Information shown:
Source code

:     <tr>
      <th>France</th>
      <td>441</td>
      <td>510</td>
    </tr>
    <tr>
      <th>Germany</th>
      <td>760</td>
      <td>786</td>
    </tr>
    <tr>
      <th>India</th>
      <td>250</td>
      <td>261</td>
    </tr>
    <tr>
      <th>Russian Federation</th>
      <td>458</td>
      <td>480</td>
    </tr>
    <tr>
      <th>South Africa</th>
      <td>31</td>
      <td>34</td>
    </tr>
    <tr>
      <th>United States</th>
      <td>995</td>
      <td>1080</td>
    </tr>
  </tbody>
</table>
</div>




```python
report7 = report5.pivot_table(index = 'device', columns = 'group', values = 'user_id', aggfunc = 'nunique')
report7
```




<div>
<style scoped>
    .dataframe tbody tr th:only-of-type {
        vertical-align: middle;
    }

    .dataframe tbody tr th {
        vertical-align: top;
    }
==
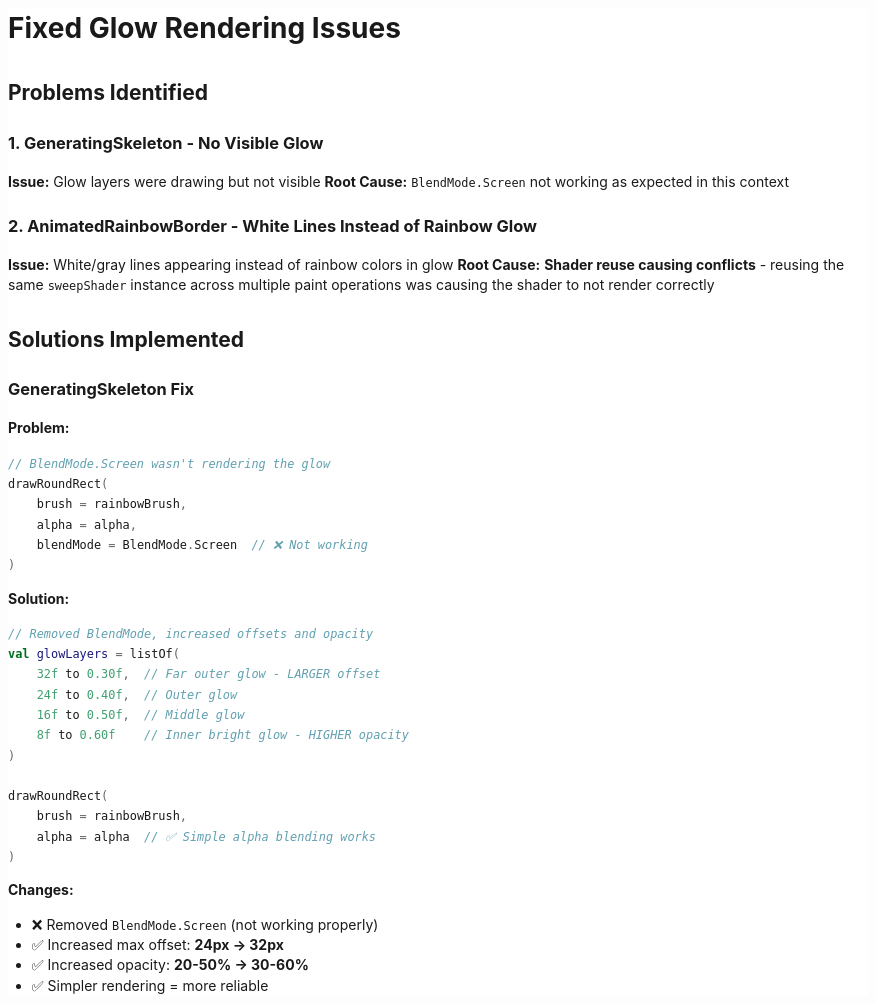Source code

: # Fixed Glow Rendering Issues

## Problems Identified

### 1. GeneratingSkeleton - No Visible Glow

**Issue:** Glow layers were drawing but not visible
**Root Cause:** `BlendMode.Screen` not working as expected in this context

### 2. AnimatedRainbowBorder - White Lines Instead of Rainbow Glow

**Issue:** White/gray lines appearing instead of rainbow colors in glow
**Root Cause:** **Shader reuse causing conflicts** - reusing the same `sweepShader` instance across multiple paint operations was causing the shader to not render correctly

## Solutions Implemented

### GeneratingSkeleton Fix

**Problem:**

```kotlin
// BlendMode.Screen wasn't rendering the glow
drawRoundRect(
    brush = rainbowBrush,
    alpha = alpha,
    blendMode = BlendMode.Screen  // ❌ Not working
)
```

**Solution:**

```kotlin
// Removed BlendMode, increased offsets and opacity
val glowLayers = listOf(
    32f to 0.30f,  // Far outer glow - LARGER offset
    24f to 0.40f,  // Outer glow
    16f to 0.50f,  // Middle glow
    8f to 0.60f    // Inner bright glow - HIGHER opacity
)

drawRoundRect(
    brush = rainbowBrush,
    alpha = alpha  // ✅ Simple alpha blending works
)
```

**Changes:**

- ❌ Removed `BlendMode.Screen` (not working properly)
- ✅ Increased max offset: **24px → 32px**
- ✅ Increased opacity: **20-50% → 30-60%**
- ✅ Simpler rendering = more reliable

Exercise directions: Whenever a line of the data includes "working", copy that line.

Task solution:
**Root Cause:** `BlendMode.Screen` not working as expected in this context
    blendMode = BlendMode.Screen  // ❌ Not working
- ❌ Removed `BlendMode.Screen` (not working properly)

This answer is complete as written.